I have recently celebrated—if that is the right word—the anniversary of my first appearance in the House 20 years ago—

Mr. Simon Burns (Chelmsford)

That is no cause for celebration.

Mr. Tyler

I thank the hon. Gentleman.

I first entered the House in 1974. I have been here slightly longer this time than when I previously came, when I entered the House on 1 March 1974 and departed in the autumn. The political landscape has dramatically changed in the countryside in that period.

Some 20 years ago, the Church of England was considered to be the Tory party on its knees, and 20 years ago the National Farmers Union was considered to be the Tory party on its hands and knees. That has all changed, and I suppose that I should pay tribute to the right hon. Member for Suffolk, Coastal (Mr. Gummer) for his single-handed efforts in making both those transformations.

Today, large areas of rural Britain are no longer represented by the Conservative party and feel that it has neglected them, as was evident in the county council elections last year. As the House will recall, the Liberal Democrats were left in charge of four county councils, and provided the lead in another 10. The Tories were left with a rump of one. The political landscape reflects an important change of attitude among the people in the countryside. The certainties that have been removed in that period were summed up in the certainty that was previously attached to the common agricultural policy, but has now come tumbling down.

When the then Minister came to the House in July 1992, he told us that he had achieved a great deal in Brussels. He said that he had put the CAP on a secure footing and that it would cut its costs, complexities and surpluses, and yet still leave farmers with improved competitiveness and improved standards of living.

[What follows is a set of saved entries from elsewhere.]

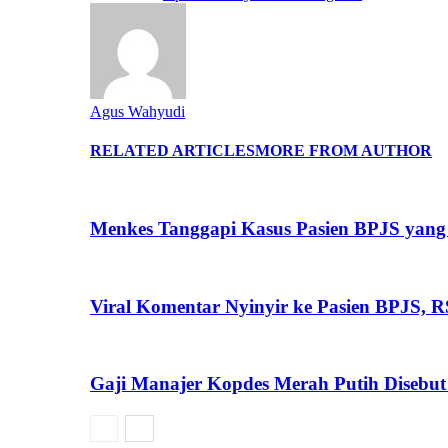
Agus Wahyudi
RELATED ARTICLES
MORE FROM AUTHOR
Menkes Tanggapi Kasus Pasien BPJS yang 
Viral Komentar Nyinyir ke Pasien BPJS, 
Gaji Manajer Kopdes Merah Putih Disebut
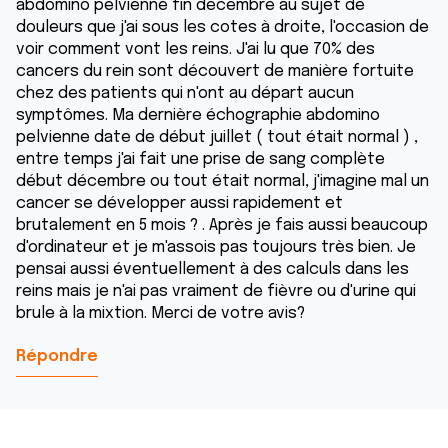
abdomino pelvienne fin décembre au sujet de
douleurs que j'ai sous les cotes à droite, l'occasion de
voir comment vont les reins. J'ai lu que 70% des
cancers du rein sont découvert de manière fortuite
chez des patients qui n'ont au départ aucun
symptômes. Ma dernière échographie abdomino
pelvienne date de début juillet ( tout était normal ) ,
entre temps j'ai fait une prise de sang complète
début décembre ou tout était normal, j'imagine mal un
cancer se développer aussi rapidement et
brutalement en 5 mois ? . Après je fais aussi beaucoup
d'ordinateur et je m'assois pas toujours très bien. Je
pensai aussi éventuellement à des calculs dans les
reins mais je n'ai pas vraiment de fièvre ou d'urine qui
brule à la mixtion. Merci de votre avis?
Répondre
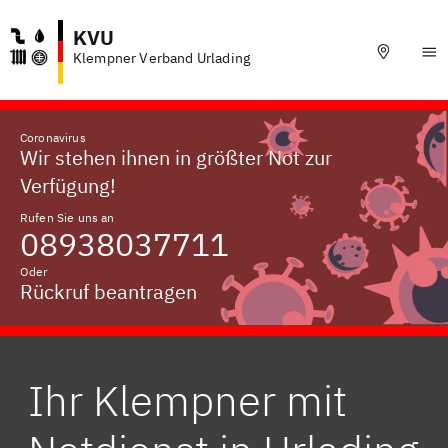
KVU
Klempner Verband Urlading
Coronavirus
Wir stehen ihnen in größter Not zur
Verfügung!
Rufen Sie uns an
08938037711
Oder
Rückruf beantragen
Ihr Klempner mit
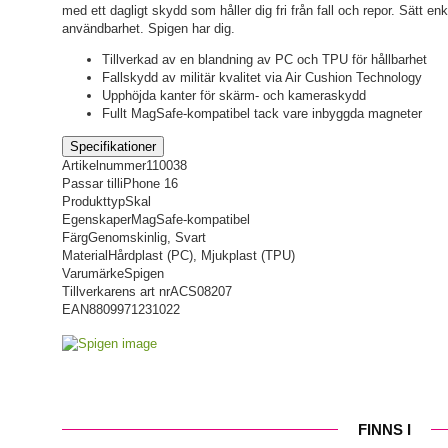
med ett dagligt skydd som håller dig fri från fall och repor. Sätt en
användbarhet. Spigen har dig.
Tillverkad av en blandning av PC och TPU för hållbarhet
Fallskydd av militär kvalitet via Air Cushion Technology
Upphöjda kanter för skärm- och kameraskydd
Fullt MagSafe-kompatibel tack vare inbyggda magneter
Specifikationer
Artikelnummer
110038
Passar till
iPhone 16
Produkttyp
Skal
Egenskaper
MagSafe-kompatibel
Färg
Genomskinlig, Svart
Material
Hårdplast (PC), Mjukplast (TPU)
Varumärke
Spigen
Tillverkarens art nr
ACS08207
EAN
8809971231022
FINNS I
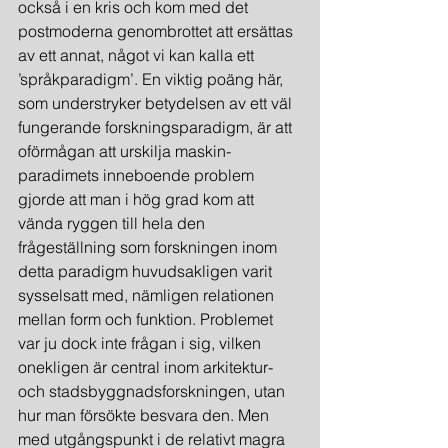
också i en kris och kom med det 
postmoderna genombrottet att ersättas 
av ett annat, något vi kan kalla ett 
’språkparadigm’. En viktig poäng här, 
som understryker betydelsen av ett väl 
fungerande forskningsparadigm, är att 
oförmågan att urskilja maskin-
paradimets inneboende problem 
gjorde att man i hög grad kom att 
vända ryggen till hela den 
frågeställning som forskningen inom 
detta paradigm huvudsakligen varit 
sysselsatt med, nämligen relationen 
mellan form och funktion. Problemet 
var ju dock inte frågan i sig, vilken 
onekligen är central inom arkitektur- 
och stadsbyggnadsforskningen, utan 
hur man försökte besvara den. Men 
med utgångspunkt i de relativt magra 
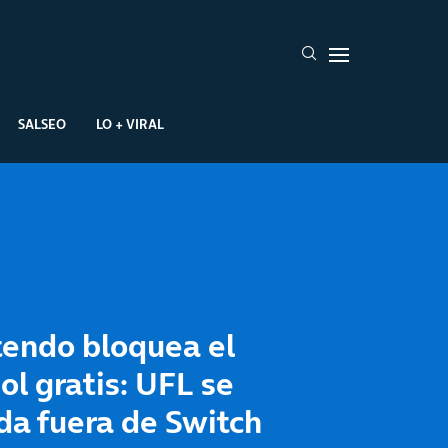
SALSEO
LO + VIRAL
tendo bloquea el
ol gratis: UFL se
da fuera de Switch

I think that, 18 months later, we have heard evidence in every speech today to show that people recognise that that was not a solution—it was but a transition. It may be necessary to unravel it to a considerable extent if we are to achieve the sort of healthy economic countryside referred to by many hon. Members today. I noticed that the Minister said that the reform package was settling in. The contributions of Conservative Members, let alone those of Opposition Members, show that many of us feel that it is not so much a matter of settling in as of setting out major changes.

It is unsustainable for British agriculture and the British economy as a whole to maintain that deal for any length of time. I am convinced, and have long been convinced—I said so at the time of the then Minister's statement—that a tremendous backlash is developing among the taxpayers of the more urban population to the cost of the ill directed, ill targeted investment in agriculture. That backlash is building up to a such level that the policy simply cannot be sustained.

The elements that are most visible to the public through the media are the set-aside payments. I think that it was the hon. Member for Lincoln who said in a previous debate that the £840 million—the estimate at the time—being invested in set-aside did not bear cheerful comparison with the cuts being made in the modest budgets of the sectors that he mentioned today. If hon. Members were to tell their constituents that they were asking for a 28 per cent. pay rise, but intended to set aside 15 per cent. of their correspondence and leave it unanswered, that would not be considered productive or good value for money.

Today's debate is traditionally the opportunity to review the past year. It is sad that we have not had a major agricultural debate for so long. There is clearly a perception that the way in which the Government are implementing the CAP—quite apart from the CAP itself —is making the more isolated farming and rural communities comparatively less well off over a period. That is nowhere more apparent than in hill farming regions.

I make no bones about the fact that I am not a farmer, but I live in a hill farming area, and the majority of my right hon. and hon. Friends come from hill farming areas. I mentioned that fact in my speech to a lunch of the Guild of Agricultural Journalists today, and said that those areas were less-favoured areas. The audience thought that I was making a political comment—I leave it to the House to judge whether that was so. What I said was factually correct.

The way in which the Government approached the decision has been taken by the industry—not just this sector—as indicative of a false sense of priorities. The original justification for hill livestock compensatory allowances was not to put money in the pockets of specific farmers, but to enable fanning to continue in landscapes that would otherwise be uneconomic. The HLCAs were deliberately introduced to bridge a gap, and were precisely the sort of target investment to which the hon. Member for Wantage referred. However, they fell victim to the Chancellor's axe, whereas other ill targeted general expenditure in other sectors did not.

Without question, the less-favoured areas account for some of the most important landscapes and ecological and environmental habitats in the United Kingdom. The public, even the urban majority, want to invest in just such a scheme. Not only do the vulnerable rural communities in our country deserve that support, but the nation wants to give it. That is why many of us feel that the policy adopted showed that the Government have their priorities wrong. Any dispassionate study would soon show that the true position in the hills is not one of massive increases in income over recent years. Of course it is true that LFA farmers' incomes have risen, but they started from a very low point and are only now returning to the levels of 1988–89. In 1992–93, nearly a third of the full-time LFA hill farmers with livestock in England had a net income of less than £5,000 a year.

In Scotland, the situation is just as bad. I was given the figures by the National Farmers Union of Scotland, representatives of which met some of my right hon. and hon. Friends today. If anything, the situation is more critical in Scotland, where hill farming accounts for about 90 per cent. of the agricultural land. Even after increases this year, however, Scottish hill farm incomes still averaged only £13,000. That is insufficient for reinvestment in farm businesses and for maintaining the economy of the LFAs. What is more, the extra money that is coming in is having to be used both to service debt and to replace aging machinery.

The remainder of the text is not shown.